Given entries below:

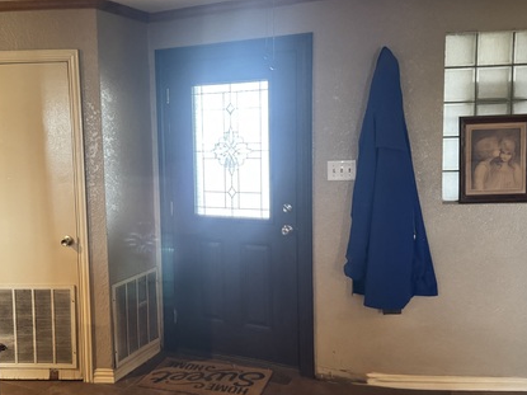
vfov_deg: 38.6
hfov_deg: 49.6
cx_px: 190
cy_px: 192
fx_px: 563
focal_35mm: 37
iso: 800
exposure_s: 1/60
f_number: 1.78
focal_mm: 6.76
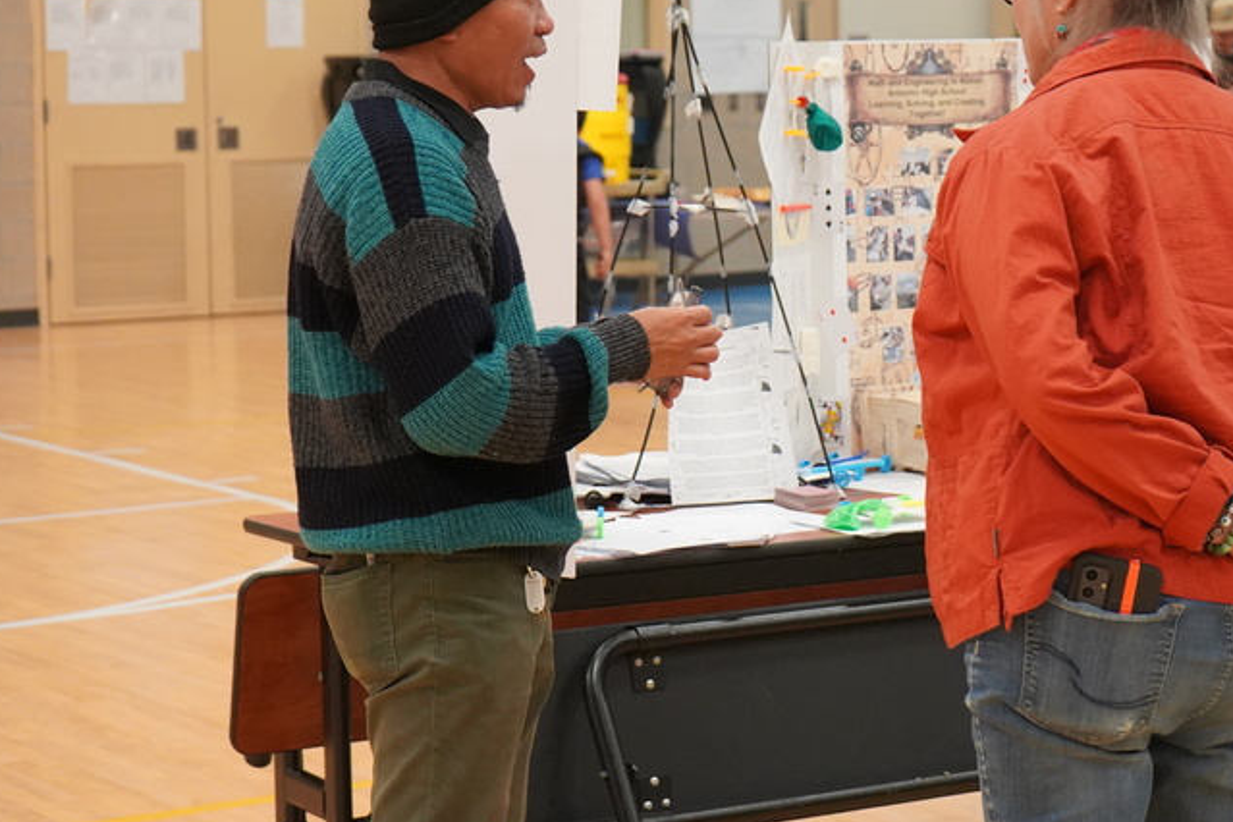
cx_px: 897
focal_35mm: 93
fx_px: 3185
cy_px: 327
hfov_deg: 21.8
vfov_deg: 14.7
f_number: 5
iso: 6400
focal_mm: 58
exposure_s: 1/160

End of Given entries.

Instruction —
Only the lines from the one that contains "focal_35mm: 93" to the end of the entries above should be given again, exactly and in full.

Written solution —
focal_35mm: 93
fx_px: 3185
cy_px: 327
hfov_deg: 21.8
vfov_deg: 14.7
f_number: 5
iso: 6400
focal_mm: 58
exposure_s: 1/160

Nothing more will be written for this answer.